L’animale non mangia e non beve, mentre sbadiglia frequentemente e lascia colare dal becco un liquido vischioso e puzzolente: cresta e bargigli divengono violacei.
L’intervento da attuarsi é il seguente: innanzitutto si tiene l’animale a completo digiuno per una giornata e gli si somministra a viva forza un cucchiaino di olio di ricino od un cucchiaio di olio comune e con ripetute palpazioni e massaggi, sulla zona enfiata, si cerca prima di mescolare bene l’olio al cibo ristagnante e quindi si tenta di fare defluire il tutto verso il ventriglio e, se non si riesce, si massaggia in senso inverso in modo da favorire il vomito.
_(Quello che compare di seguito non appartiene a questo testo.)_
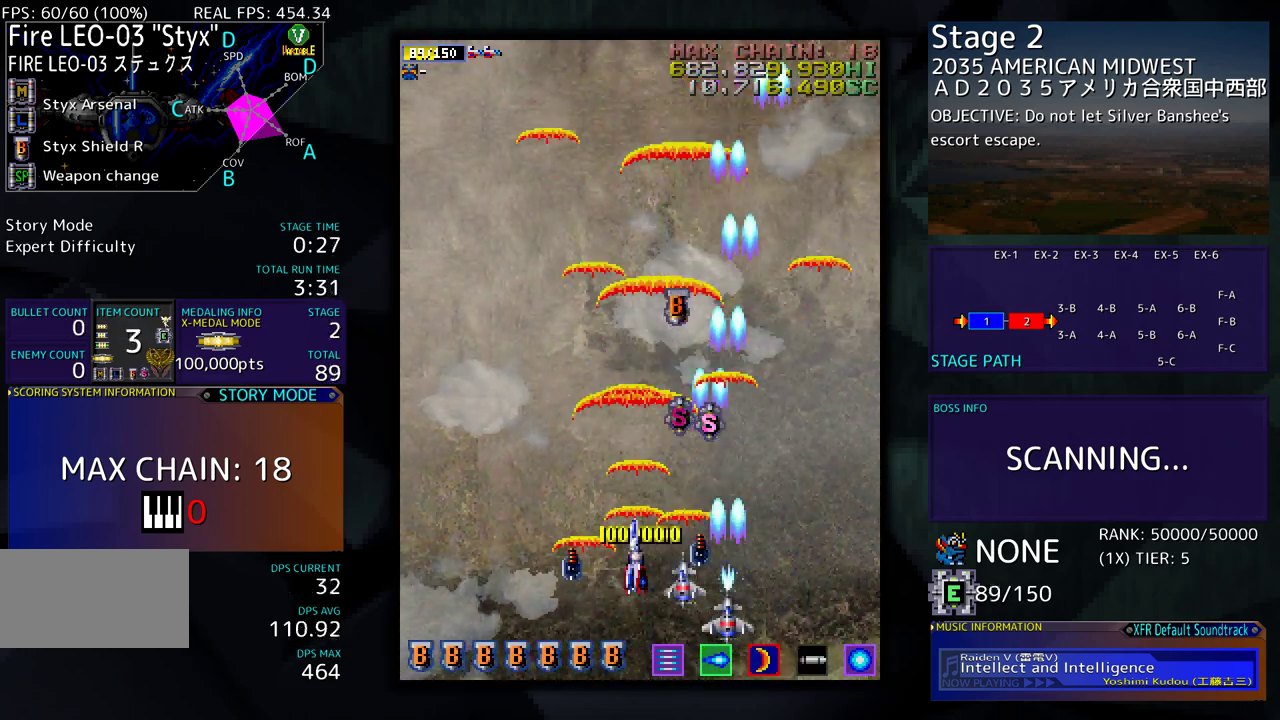
{"buttons": ["DPAD_UP", "DPAD_LEFT"], "events": [[417, "DPAD_LEFT", "down"]]}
Raggiunto che si abbia lo scopo, si tiene ancora per qualche giorno il pennuto a dieta, dandogli tre volte al giorno del succo di limone, o del caffé, o lasciandogli bere a volontà acqua con un pizzico di bicarbonato. Di solito entro pochi giorni l’animale si rimette.
Ma alle volte non si riesce nello scopo: non resta allora che di tentare la ingluviotomia, praticando, con una lametta tagliente e disinfettata e dopo aver spiumata la zona, un taglio nel collo sino all’interno del gozzo: con le dita se ne asporta allora il contenuto, indi con una soluzione disinfettante si lava la parte ed infine si cuce con filo bianco, prima il viscere e poi la pelle terminando con una pennellatina di tintura di iodio sulla ferita. Ciò fatto si tiene l’animale in luogo tranquillo, appartato dai compagni, alimentandolo, nei tre giorni successivi unicamente con pastoni fluidi.